When you reach the line containing "1: (219, 1022)" in the entries below, start writing out each line exactly, and stop after the line containing "51: (210, 1205)".
** Provided material follows **
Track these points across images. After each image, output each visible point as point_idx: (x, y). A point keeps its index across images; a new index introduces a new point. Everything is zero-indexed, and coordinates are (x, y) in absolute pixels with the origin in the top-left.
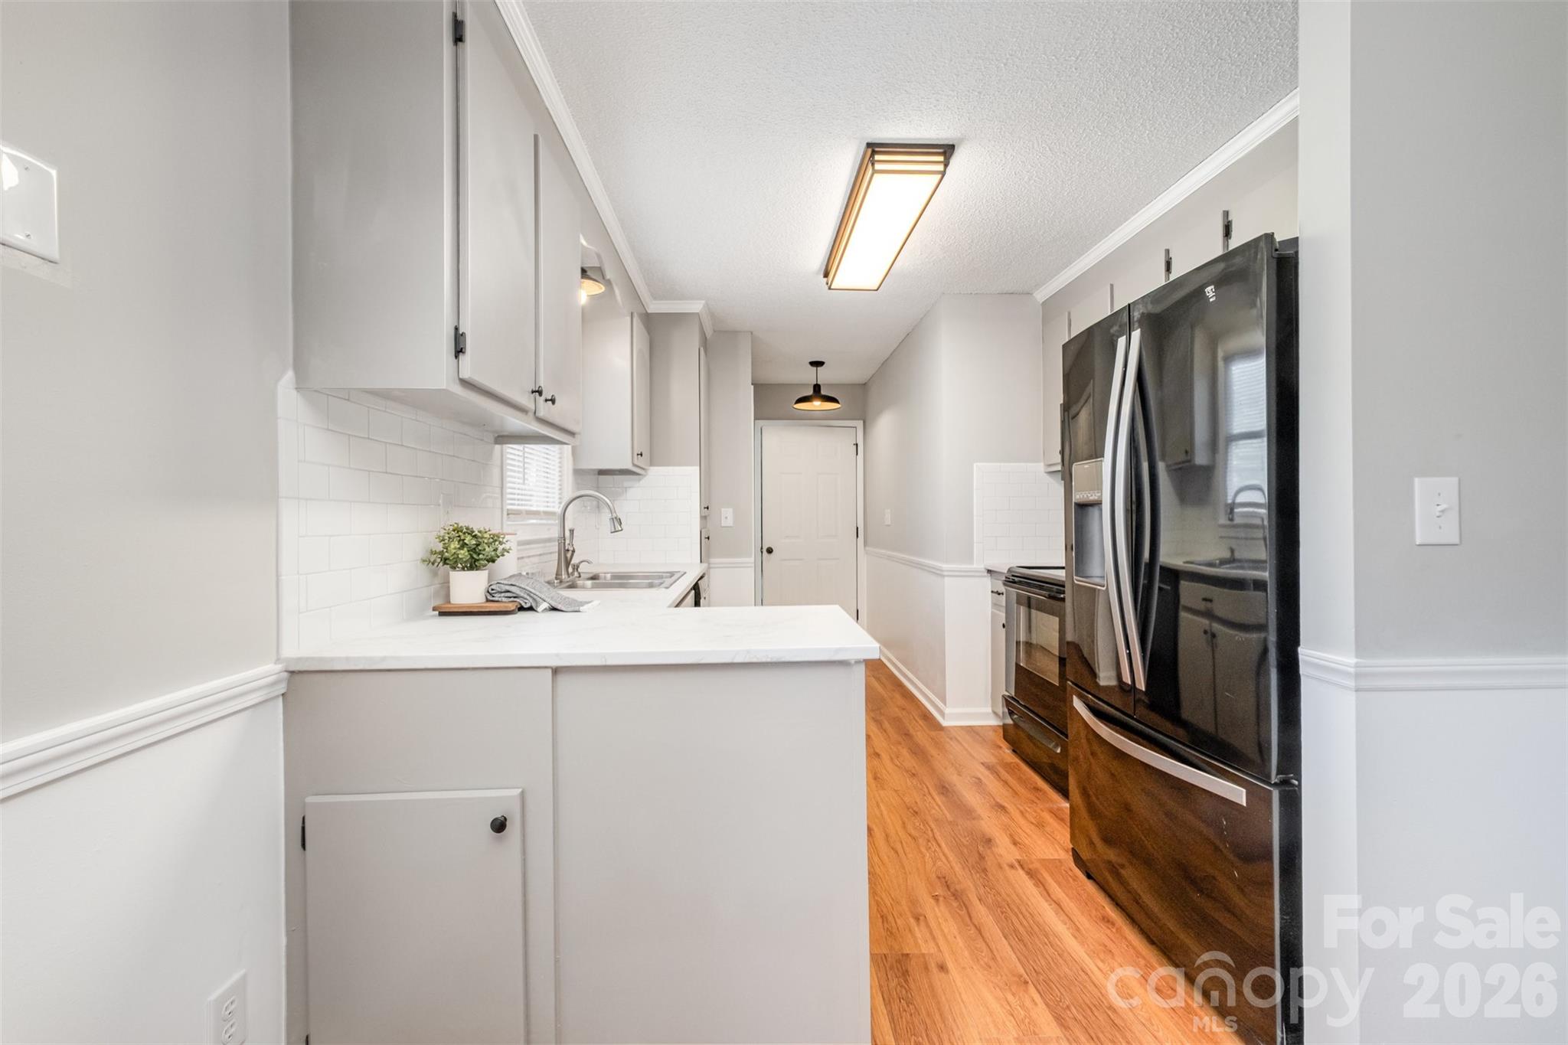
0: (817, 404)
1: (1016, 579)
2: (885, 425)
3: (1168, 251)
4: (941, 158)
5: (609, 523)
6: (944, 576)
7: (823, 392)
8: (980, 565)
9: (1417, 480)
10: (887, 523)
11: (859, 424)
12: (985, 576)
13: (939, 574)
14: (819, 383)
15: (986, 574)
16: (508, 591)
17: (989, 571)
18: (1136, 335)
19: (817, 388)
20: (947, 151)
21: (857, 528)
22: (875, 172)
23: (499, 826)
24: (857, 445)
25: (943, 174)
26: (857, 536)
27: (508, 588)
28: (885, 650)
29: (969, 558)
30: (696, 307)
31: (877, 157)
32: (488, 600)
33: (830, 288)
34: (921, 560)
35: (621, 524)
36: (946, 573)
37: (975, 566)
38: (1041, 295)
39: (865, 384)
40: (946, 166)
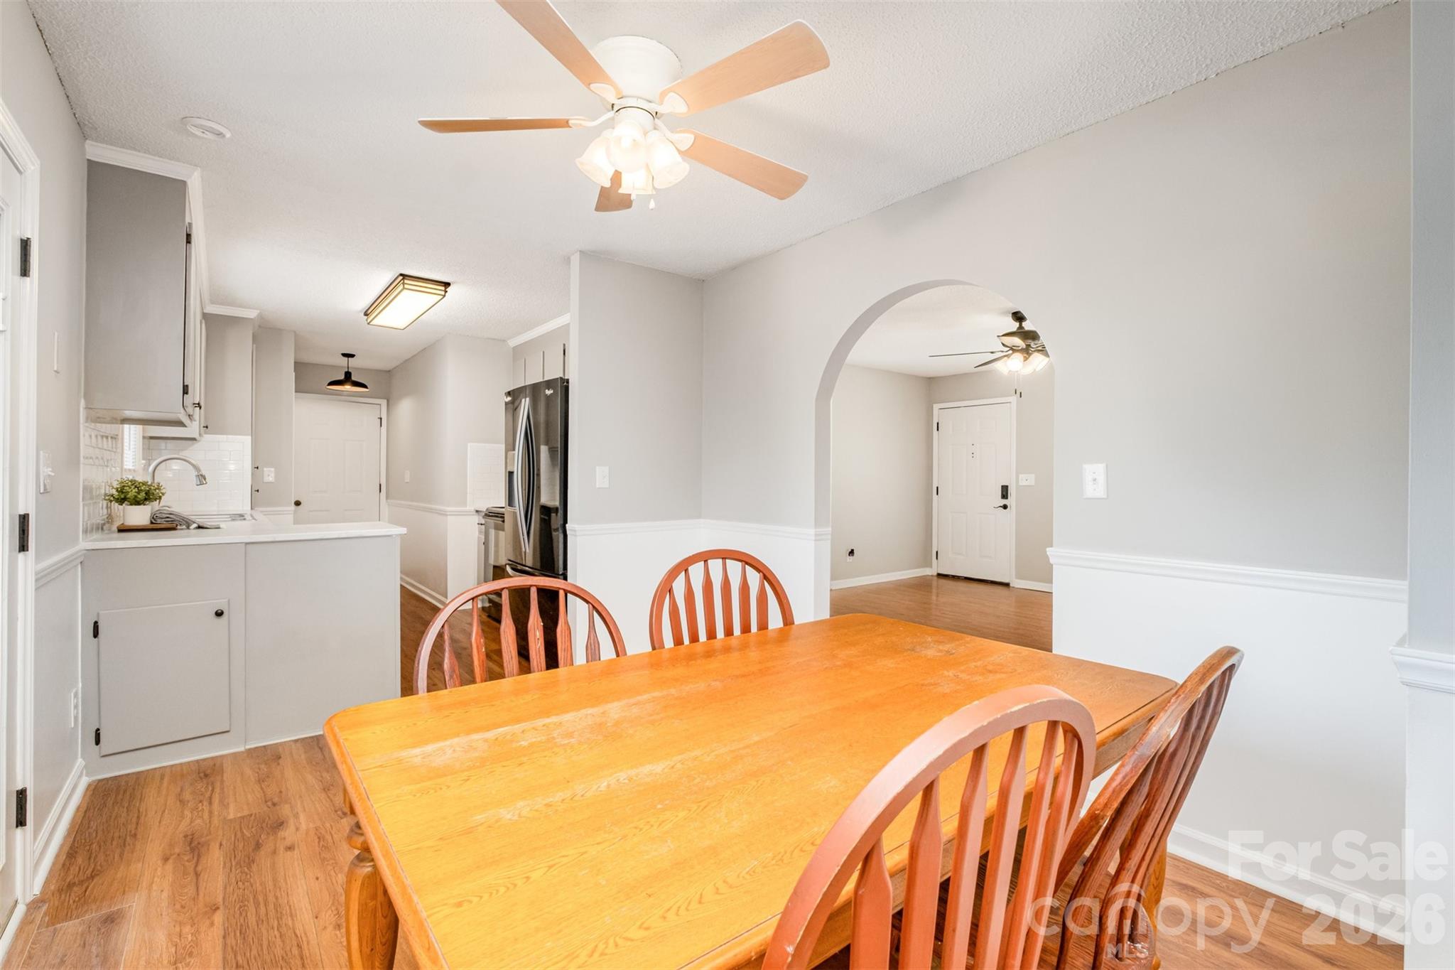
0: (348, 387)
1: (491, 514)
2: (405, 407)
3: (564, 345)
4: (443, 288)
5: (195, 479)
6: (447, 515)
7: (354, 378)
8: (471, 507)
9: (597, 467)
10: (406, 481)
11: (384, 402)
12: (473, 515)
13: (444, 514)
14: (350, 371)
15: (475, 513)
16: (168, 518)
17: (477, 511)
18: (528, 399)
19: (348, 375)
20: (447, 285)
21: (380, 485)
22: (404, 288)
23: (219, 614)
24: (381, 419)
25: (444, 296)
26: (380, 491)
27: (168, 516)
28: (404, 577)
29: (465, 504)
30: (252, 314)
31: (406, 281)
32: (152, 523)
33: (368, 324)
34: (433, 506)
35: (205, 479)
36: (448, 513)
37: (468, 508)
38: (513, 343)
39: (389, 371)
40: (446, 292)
** End of Provided material **
** Provided material follows **
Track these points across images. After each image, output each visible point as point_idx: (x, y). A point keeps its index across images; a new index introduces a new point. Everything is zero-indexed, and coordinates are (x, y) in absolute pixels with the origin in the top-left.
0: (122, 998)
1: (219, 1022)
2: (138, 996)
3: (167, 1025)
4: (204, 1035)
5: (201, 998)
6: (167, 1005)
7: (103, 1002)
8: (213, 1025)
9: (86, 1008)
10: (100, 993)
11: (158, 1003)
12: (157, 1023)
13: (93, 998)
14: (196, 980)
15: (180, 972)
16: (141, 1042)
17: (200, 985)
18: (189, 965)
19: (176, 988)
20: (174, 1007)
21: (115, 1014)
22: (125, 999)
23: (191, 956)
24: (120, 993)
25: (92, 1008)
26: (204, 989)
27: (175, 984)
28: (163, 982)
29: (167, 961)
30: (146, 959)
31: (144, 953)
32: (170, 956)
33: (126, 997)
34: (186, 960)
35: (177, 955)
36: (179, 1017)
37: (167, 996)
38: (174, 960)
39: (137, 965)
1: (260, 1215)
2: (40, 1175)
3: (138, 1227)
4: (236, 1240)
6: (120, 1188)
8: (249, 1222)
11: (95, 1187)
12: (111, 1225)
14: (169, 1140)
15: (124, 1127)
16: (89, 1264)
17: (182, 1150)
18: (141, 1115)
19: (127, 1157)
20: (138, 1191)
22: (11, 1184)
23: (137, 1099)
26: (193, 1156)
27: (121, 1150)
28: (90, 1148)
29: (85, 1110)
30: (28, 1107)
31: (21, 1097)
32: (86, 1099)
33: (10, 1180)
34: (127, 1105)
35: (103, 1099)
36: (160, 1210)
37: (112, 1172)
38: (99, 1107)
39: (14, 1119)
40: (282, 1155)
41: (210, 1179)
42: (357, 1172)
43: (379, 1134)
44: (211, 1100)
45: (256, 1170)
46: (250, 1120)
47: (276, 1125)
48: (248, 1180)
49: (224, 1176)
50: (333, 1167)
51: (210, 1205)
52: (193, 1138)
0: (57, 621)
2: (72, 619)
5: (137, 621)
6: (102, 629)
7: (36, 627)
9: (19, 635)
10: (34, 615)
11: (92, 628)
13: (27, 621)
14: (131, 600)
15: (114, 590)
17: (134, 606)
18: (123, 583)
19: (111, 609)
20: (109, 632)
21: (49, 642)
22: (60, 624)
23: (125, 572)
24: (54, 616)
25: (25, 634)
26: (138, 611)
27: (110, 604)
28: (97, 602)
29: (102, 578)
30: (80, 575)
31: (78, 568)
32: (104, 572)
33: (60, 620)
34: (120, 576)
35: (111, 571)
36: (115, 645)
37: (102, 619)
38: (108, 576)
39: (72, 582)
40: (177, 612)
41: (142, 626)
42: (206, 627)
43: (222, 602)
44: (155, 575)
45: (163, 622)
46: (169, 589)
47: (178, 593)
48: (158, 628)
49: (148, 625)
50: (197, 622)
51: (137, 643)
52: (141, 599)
** End of Provided material **
[Completed task]
1: (219, 1022)
2: (138, 996)
3: (167, 1025)
4: (204, 1035)
5: (201, 998)
6: (167, 1005)
7: (103, 1002)
8: (213, 1025)
9: (86, 1008)
10: (100, 993)
11: (158, 1003)
12: (157, 1023)
13: (93, 998)
14: (196, 980)
15: (180, 972)
16: (141, 1042)
17: (200, 985)
18: (189, 965)
19: (176, 988)
20: (174, 1007)
21: (115, 1014)
22: (125, 999)
23: (191, 956)
24: (120, 993)
25: (92, 1008)
26: (204, 989)
27: (175, 984)
28: (163, 982)
29: (167, 961)
30: (146, 959)
31: (144, 953)
32: (170, 956)
33: (126, 997)
34: (186, 960)
35: (177, 955)
36: (179, 1017)
37: (167, 996)
38: (174, 960)
39: (137, 965)
1: (260, 1215)
2: (40, 1175)
3: (138, 1227)
4: (236, 1240)
6: (120, 1188)
8: (249, 1222)
11: (95, 1187)
12: (111, 1225)
14: (169, 1140)
15: (124, 1127)
16: (89, 1264)
17: (182, 1150)
18: (141, 1115)
19: (127, 1157)
20: (138, 1191)
22: (11, 1184)
23: (137, 1099)
26: (193, 1156)
27: (121, 1150)
28: (90, 1148)
29: (85, 1110)
30: (28, 1107)
31: (21, 1097)
32: (86, 1099)
33: (10, 1180)
34: (127, 1105)
35: (103, 1099)
36: (160, 1210)
37: (112, 1172)
38: (99, 1107)
39: (14, 1119)
40: (282, 1155)
41: (210, 1179)
42: (357, 1172)
43: (379, 1134)
44: (211, 1100)
45: (256, 1170)
46: (250, 1120)
47: (276, 1125)
48: (248, 1180)
49: (224, 1176)
50: (333, 1167)
51: (210, 1205)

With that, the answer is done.